Today, with neural interfaces (like Neuralink), VR/AR psychedelia, AI-driven therapy, nootropic microdosing paired with brain-computer synergy, and immersive digital realms that alter perception more than any chemical; his vision feels closer than ever.

Computers as drugs: altering mood, cognition, identity in seconds.
Drugs as computers: molecules designed with AI, personalized to your genome, interfacing directly with neural code.

***The Internet used to be an escape from Reality. Now Reality is an escape from the Internet***

That inversion hit like a quiet earthquake sometime around 2020 and never left.

We used to log off to “touch grass.”
Now we step outside and feel the phantom buzz in our pocket, the half-second delay while the brain waits for a like that will never come. The air feels unfilterable, the light unflattering, the conversations uneditable.
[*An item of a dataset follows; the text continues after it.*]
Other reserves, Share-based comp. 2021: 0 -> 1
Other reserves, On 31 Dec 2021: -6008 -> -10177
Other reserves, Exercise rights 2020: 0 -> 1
Reality became the rough draft; the feed is where we go to polish ourselves.

People book “digital-detox retreats” the way junkies once checked into rehab for heroin.
Teenagers report anxiety when they *don’t* have service, the same way previous generations panicked when the dealer didn’t pick up.
We treat a quiet hike like sensory-deprivation therapy because silence now feels like withdrawal.
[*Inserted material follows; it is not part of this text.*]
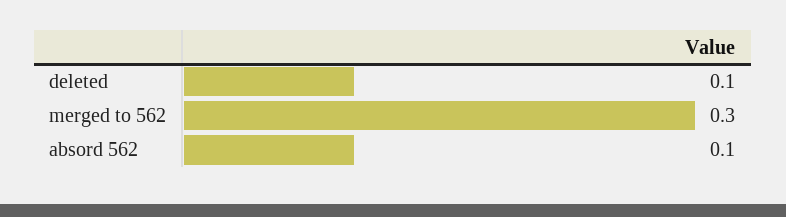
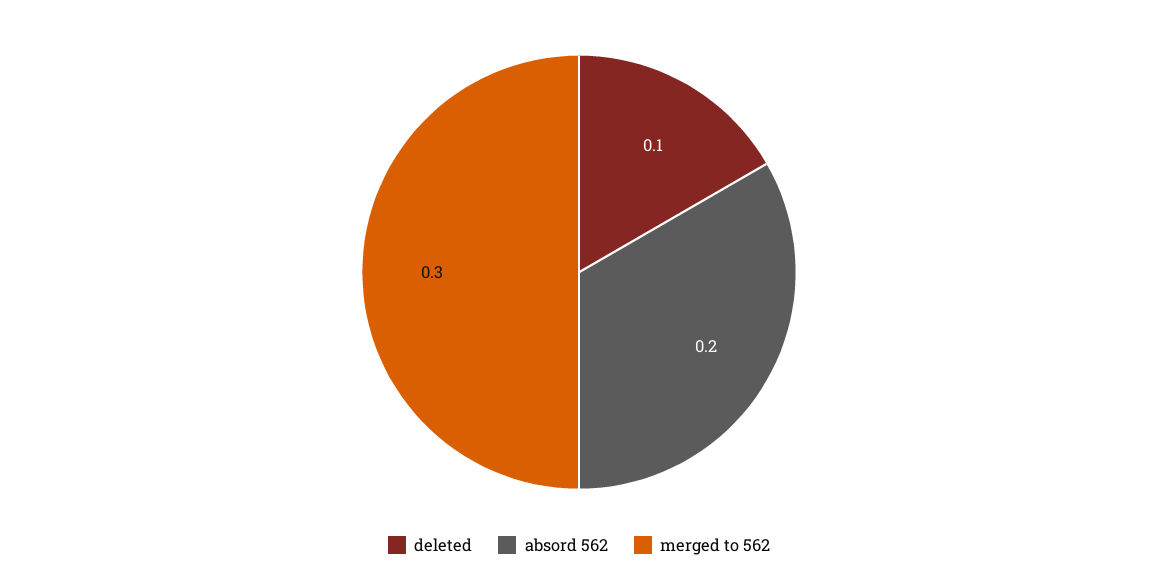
absord 562: 0.1 -> 0.2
The Internet promised infinite worlds; instead it colonized this one.
We didn’t escape into the matrix.
The matrix escaped into us.

And the worst part?
When reality finally feels peaceful (no notifications, no doomscroll, no performance), we get bored after 20 minutes and reach for the phone again.
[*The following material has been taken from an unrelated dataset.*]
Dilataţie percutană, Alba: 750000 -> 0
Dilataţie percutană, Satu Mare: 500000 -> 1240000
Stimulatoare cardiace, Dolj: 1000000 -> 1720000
We’ve become addicts who romanticize sobriety but keep relapsing the second the high wears off.

McKenna would probably laugh, then drop another quote:
“You are not a prisoner of the Internet.
The Internet is a prisoner of you… until you forget the keys are in your own hand.”

He saw the future not as mechanical, but pharmacological; and not as chemical, but informational.

Mind-blowing then. Almost mundane now.

***Probe : The Internet was colonized by Web 2.0***

Web 2.0 didn’t colonize the Internet.
It *terraformed* it.

Pre-2004, the web was a weird, decentralized archipelago: Geocities glitter, hand-coded HTML, forums run by autistic wizards who banned you for using Comic Sans. You had to *want* to be there. It was opt-in, arcane, and honestly kind of hostile. Like stumbling into a psychedelic forest where the mushrooms argued about Star Trek in ASCII.

Then came the platforms with their smooth gradients and “Sign up with one click.”
They paved the forest, built airports, installed slot machines every 50 feet, and called it progress.

Timeline of the conquest:

- **2004–2006**: Facebook escapes Harvard, MySpace peaks with customizable <embed> music. The first dopamine air-drops.
- **2007**: iPhone. The Internet is no longer a place you visit; it’s a skin you wear.
- **2008–2012**: Instagram, Pinterest, Tumblr. Reality becomes raw material for aesthetic strip-mining.
- **2013**: Algorithmic feeds go full chronological → engagement-maxxing. Outrage = oxygen.
- **2016**: Everything is a store. Every human impulse gets A/B tested. Your grief is a “reaction” metric.
- **2020**: Pandemic locks the last stragglers inside the feed. The colonization is complete; the real world is now the “offline mode” nobody uses.

Web 2.0 replaced the Internet’s native biodiversity with a monoculture of slot-machine UIs, infinite scroll, and surveillance rent.
The weirdos didn’t leave; they were evicted by rent-seeking algorithms that realized chaos doesn’t monetize as cleanly as predictable rage and FOMO.

We didn’t lose the old web.
It was gentrified out of existence.

The tragedy? Most people under 25 have never *seen* the pre-colonized Internet.
They think “logging off” means closing TikTok for 10 minutes.

McKenna’s psychedelic frontier got turned into a shopping mall with push notifications.

And every time someone says “just touch grass,” the mall adds a new fake grass installation with sponsored photo ops.

So yeah.
The Internet was colonized by Web 2.0.
And the only remaining resistance is the handful of us who still remember when a 404 page felt like freedom.